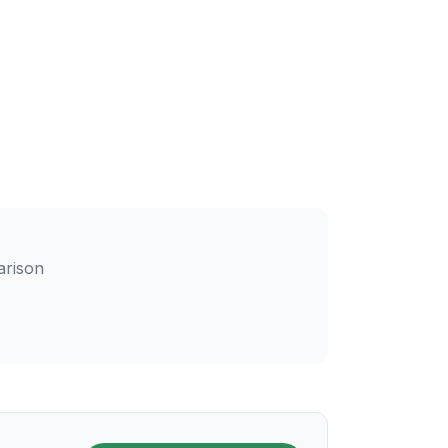
arison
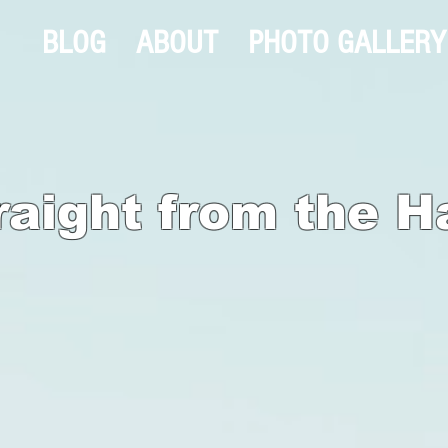
BLOG
ABOUT
PHOTO GALLERY
raight from the H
_ _ _ _
Task goal
Reproduce the text lines of all the records above, character for character and in their original order, omitting the pictures.

Reply
arison
BLOG
ABOUT
PHOTO GALLERY
raight from the H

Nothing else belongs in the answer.